Thai Petrochemical Industry Plc (TPI) reported a 65 per cent decline in its outstanding debts to 37.89 billion baht or around US$940m as of the end of March, the Bangkok Post reports. The petrochemical company had debt of US$2.7 billion when it entered court-supervised rehabilitation in 2000 as the country’s largest debt-restructuring case.
The Central Bankruptcy Court will rule on April 26 whether the petrochemical and cement giant should be removed from the restructuring process as requested by its plan administrator.
On Sept 22, 2005, the plan administrator arranged the second round of sale of 249,007,294 shares of TPI Polene, one of its subsidiaries, as required under the plan. Two bidders participated but the higher offering price of 17 baht per share would not make it possible for the sale to generate the required US$250m as stipulated under the plan.

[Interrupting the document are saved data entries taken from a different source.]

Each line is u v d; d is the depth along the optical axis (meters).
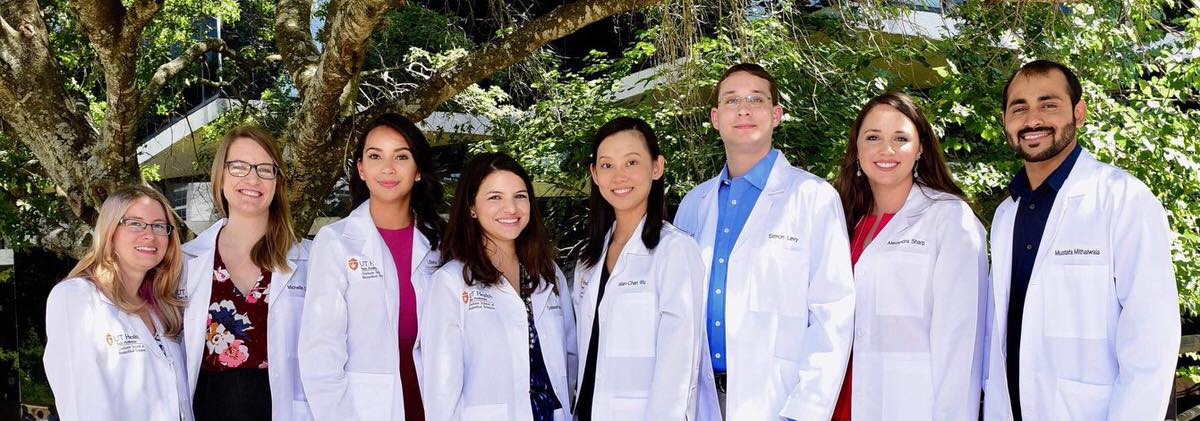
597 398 3.39
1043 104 3.24
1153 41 6.20
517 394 3.45
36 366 13.94
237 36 10.05
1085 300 3.06
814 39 7.09
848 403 3.47
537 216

It turned out the creditors had decided to buy up all of the shares at 41.18 baht each, enabling TPI to raise US$250m to repay the creditors at last, and all accrued interest was also forgiven. Then on Dec 29 last year, the planner made the second repayment out of the proceeds from the 57-billion-baht issuance of new shares, resulting in a sharp decrease of the company’s outstanding debts to 37.89 billion baht as of the end of March.